With the ever-evolving nature of cyber threats, it is important for the insurance industry to keep up to prevent huge losses stemming from unforeseen exposures.
According to one expert, the insurance industry has a need for sufficient data to help underwrite cyber risks, which are present in almost every aspect of this increasingly interconnected world.
“It’s important for insurers to understand exposure by leveraging as much information and data as possible in order to underwrite their clients carefully,” said Samit Shah (pictured), insurance solutions manager at BitSight, a US-based data analytics and cybersecurity ratings provider.
“Applications provide a source of data, but it can be limited and subjective,” he said. “Many carriers are finding that alternative data sets (including security ratings) are useful tools in providing a broader scope of the risk and security performance. Insurers can also actively engage with insureds to help them understand their own cyber risk during the lifetime of their relationship.”
Shah stressed that insurers should not just think of loss control as something to be done at binding or renewal. Instead, engagement should be ongoing.
A supplement to underwriting methods
According to Shah, there is a growing interest from insurance carriers around the world, including Asia, to supplement their current approach to underwriting cyber risk with objective ratings information. This is especially true here where there are many emerging markets and insurtech is exploring spaces that traditional insurers were not able to reach.
“Many new insurers are leapfrogging some of the issues caused by relying on information collected from traditional application forms by integrating robust objective security information,” he said.
“The Asian insurers BitSight is speaking with are also very motivated to engage their clients directly to improve their security performance with objective security information. They realise that the value that they provide goes beyond an insurance policy and is further differentiated by giving customers visibility into their own security posture.”
Due to cyber risk being a fairly new threat, Shah believes that the insurance industry must first succeed in quantifying the risk in order to insure it.
“Insurers should work with organisations that can bring new insights into quantifying cyber risk through both internal and external sources of data,” he said, “Organisations may also consider coming together as an industry at a global scale to collaborate to organise, structure and share data to help reduce risk across the entire industry.”
Lack of data and failure to understand is, unfortunately, a common error among many underwriters of cyber risk.
“A common mistake I see is the underwriter failing to fully understand the insured’s exposure, including exposure to third-party or vendor risk,” Shah said. “As a result, the business may fail to understand the concentration and aggregation risk affecting the portfolio, which could result in serious loss to the balance sheet in the event of an industry or sector-wide incident.”
Brokers and intermediaries play an important role in ensuring the client’s cybersecurity is adequate, Shah said.
“In general, brokers are trying to help their customers buy the right types of insurance and negotiate better rates with carriers,” he said, adding that the data BitSight provides can be an important input into the carrier/broker conversation.
Shah explained that brokers and intermediaries are looking at how to make their existing clients better insureds (i.e. less risky, more efficient, more productive, etc.).
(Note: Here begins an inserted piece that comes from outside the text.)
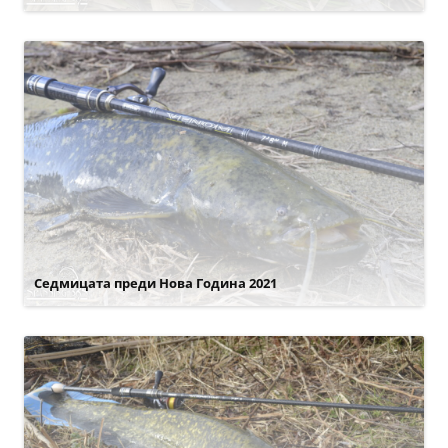
Седмицата преди Нова Година 2021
For new customers, brokers are looking at how to better identify and assess their risk to position them in the best way.
“Tying security performance and improvement in a measurable way – not to mention communicating the value of a robust vendor risk management program as part of a holistic cyber risk exposure picture in light of GDPR and NYDFS – is becoming more common,” he said.
“Many [brokers and intermediaries] are building their own analytic offerings for customers and are looking to integrate BitSight data to help power the modelling task.
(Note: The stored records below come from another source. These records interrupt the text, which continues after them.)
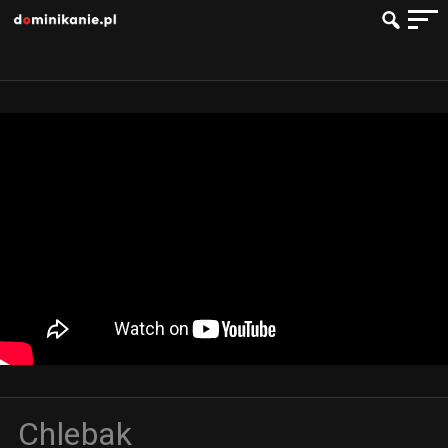
Chlebak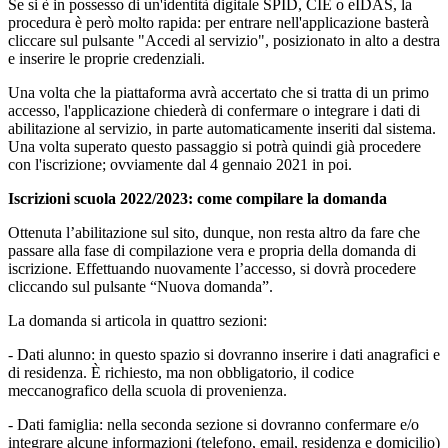
Se si è in possesso di un'identità digitale SPID, CIE o eIDAS, la
procedura è però molto rapida: per entrare nell'applicazione basterà
cliccare sul pulsante "Accedi al servizio", posizionato in alto a destra
e inserire le proprie credenziali.
Una volta che la piattaforma avrà accertato che si tratta di un primo
accesso, l'applicazione chiederà di confermare o integrare i dati di
abilitazione al servizio, in parte automaticamente inseriti dal sistema.
Una volta superato questo passaggio si potrà quindi già procedere
con l'iscrizione; ovviamente dal 4 gennaio 2021 in poi.
Iscrizioni scuola 2022/2023: come compilare la domanda
Ottenuta l’abilitazione sul sito, dunque, non resta altro da fare che
passare alla fase di compilazione vera e propria della domanda di
iscrizione. Effettuando nuovamente l’accesso, si dovrà procedere
cliccando sul pulsante “Nuova domanda”.
La domanda si articola in quattro sezioni:
- Dati alunno: in questo spazio si dovranno inserire i dati anagrafici e
di residenza. È richiesto, ma non obbligatorio, il codice
meccanografico della scuola di provenienza.
- Dati famiglia: nella seconda sezione si dovranno confermare e/o
integrare alcune informazioni (telefono, email, residenza e domicilio)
“As our data is objective and actionable, it lends credibility to customers who can actually take action to make improvements to their security posture, improving the modelled result instead of relying on generalisations that are size- or sector-driven, that a customer can’t really change about itself. Insurers who have integrated BitSight’s technology are working closely with brokers and intermediaries to educate them on the value of our technology.”